Besides the windows, nearly all the necessary altar furniture, etc., were donated by different members of the parish. The side altar of Saint Mary was donated by The Ancient Order of Hibernians. The side altar of Saint Joseph was donated by The Saint Mary Society and The Lady of Lourdes Society. The statue of Saint Mary was donated by Henry McBride and the statue of Saint Joseph by Mrs. Thomas Brennan.

Two angels on high altar were donated by The Catholic Social Club, the altar cross by James McGlade the credence table by Mary F. Phepoe, large candlesticks on high altar by Frank Fath, large candlesticks for Saint Joseph altar by Mrs. Bridget Hughes, baptismal font by Saint Mary school children, sanctuary lamp by Miss. McFadden, ostensorium and thabor by a gentleman and lady of the parish.

Three plush chairs for the sanctuary were donated by Joseph J. Gallagher, of Camden, the tabernacle lining by Mrs. Howarth, missal cover by Mary E. Gorman, vases for side altars by Mary Kelly, vases for high altar by Mrs. Julia Maloney, candelabra by Mrs.Hines, another set of candelabra by Mrs. Cloran, vestments by Henry Farrelly, cruets, of cut glass and gold mounted by Charles A. Lenny, smaller candlesticks for high alter by Mrs. Henry McIntre.

Smaller candlesticks for Blessed Virgin Mary altar were donated by Mary A. Lenny, smaller candlesticks for Saint Joseph alter by Mrs. Annie Wittington, chime of altar bells by Mary Campbell, paschal candlesticks by Mrs. James McGlade, a brass missal stand by a lady of the parish, and a pair of candlestick brackets for high altar by William Whalen.

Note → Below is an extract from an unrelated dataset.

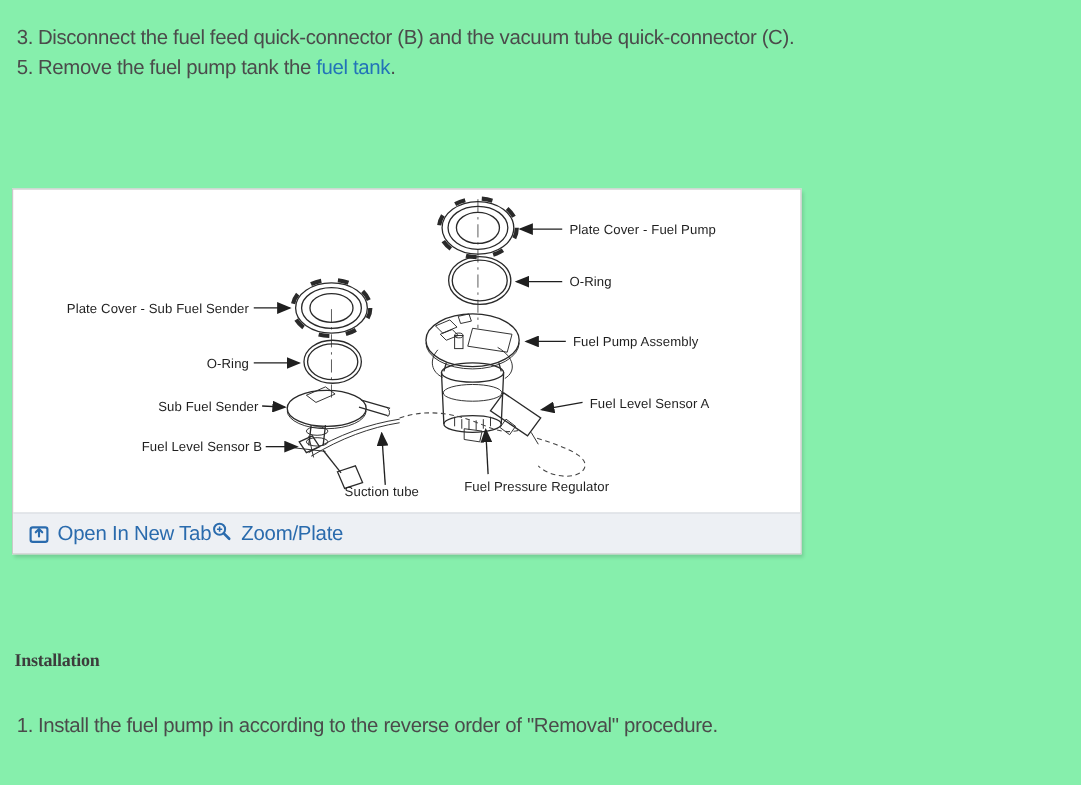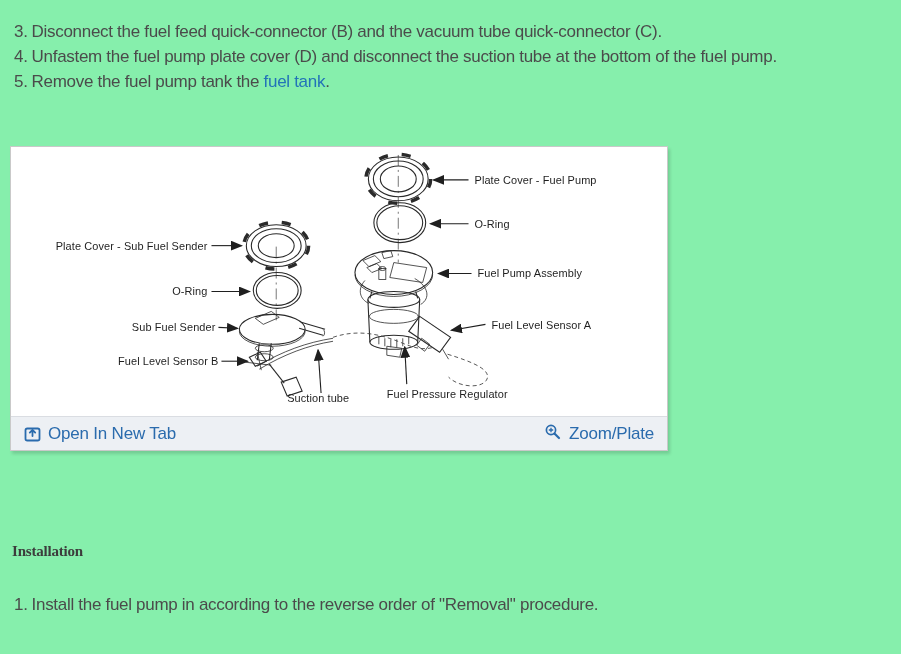"4. Unfastem the fuel pump" div.step-line { html: <div> <span>4.</span><span>Unfastem the fuel pump plate cover (D) and disconnect the suction tube at the bottom of the fuel pump.</span> </div> -> none }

Located on the back wall of the church are two diorama panels illustrating scenes from the life of Saint Patrick. The panel on the right depicts Saint Patrick's arrival on the island of Ireland. He is shown preaching to King Leoghaire (Leary), and lighting the Paschal fire on the Hill of Slane to celebrate the Easter Vigil and announcing the arrival of Christianity to Ireland. Notice the bard or poet asleep and holding a harp, the symbol of Ireland. The panel on the left depicts Saint Patrick baptizing two children, perhaps children of the King. The cut wood and ax symbolize the end of the druidic religion, that centered in sacred oak groves, with the coming of Christianity. The origin of these panels is uncertain, in the meantime La Fheile Padraig!